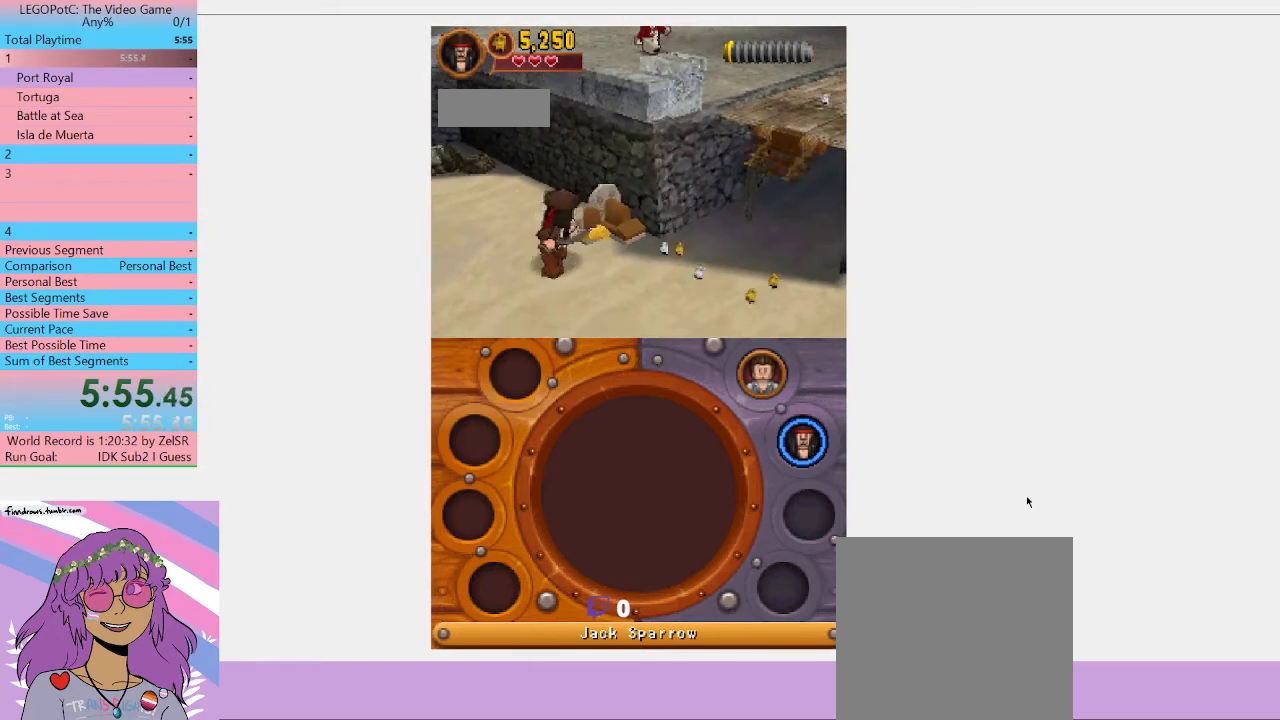
{"buttons": [], "left_stick": "down-right", "right_stick": "center", "events": [[200, "left_stick", "down-right"]]}
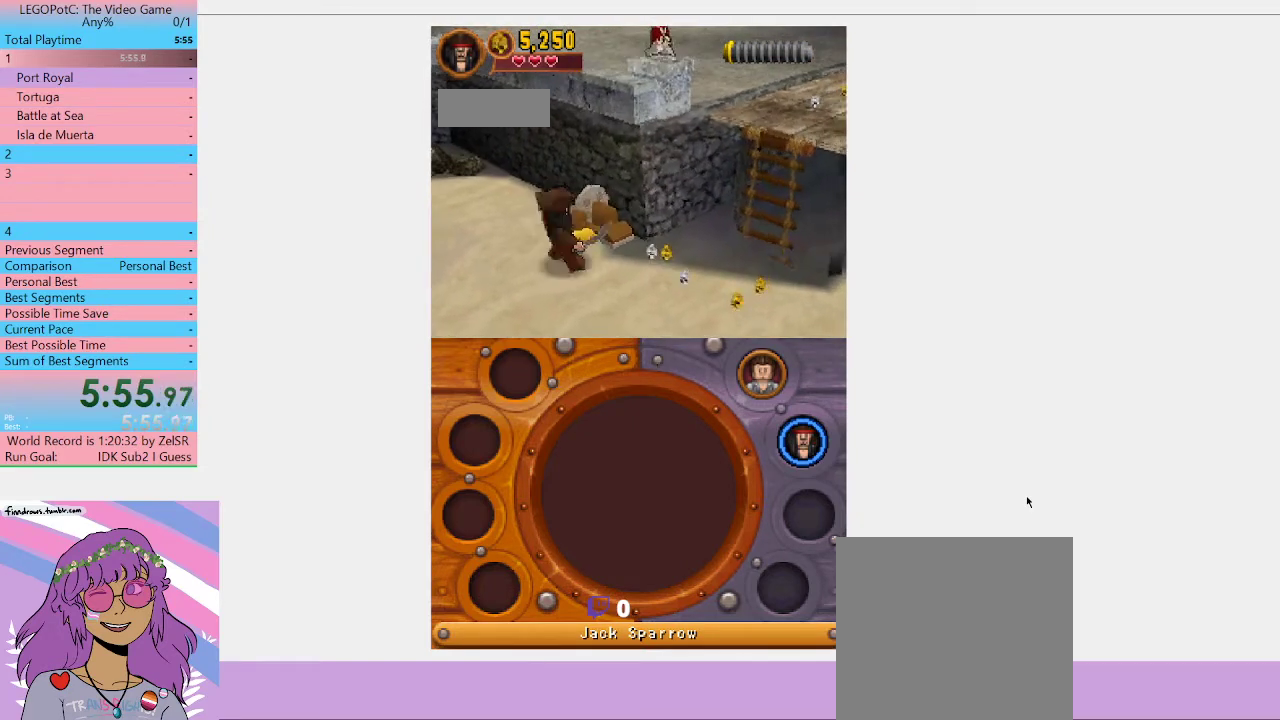
{"buttons": ["A"], "left_stick": "down-right", "right_stick": "center", "events": [[300, "A", "down"]]}
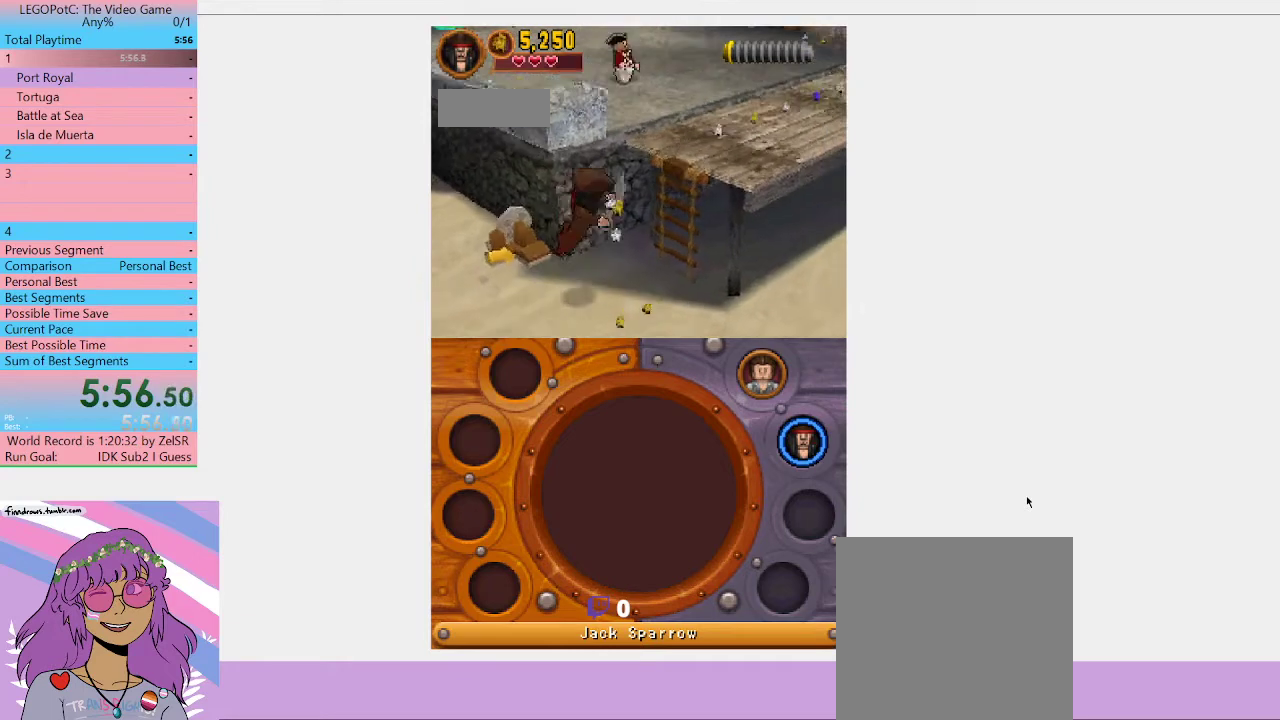
{"buttons": [], "left_stick": "up-right", "right_stick": "center", "events": [[33, "A", "up"], [33, "left_stick", "right"], [233, "left_stick", "up-right"]]}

_Task requirements_
The whole of the data needs to be copied word for word, though not its pictures.

_Result below_
{"buttons": [], "left_stick": "down-right", "right_stick": "center", "events": [[200, "left_stick", "down-right"]]}
{"buttons": ["A"], "left_stick": "down-right", "right_stick": "center", "events": [[300, "A", "down"]]}
{"buttons": [], "left_stick": "up-right", "right_stick": "center", "events": [[33, "A", "up"], [33, "left_stick", "right"], [233, "left_stick", "up-right"]]}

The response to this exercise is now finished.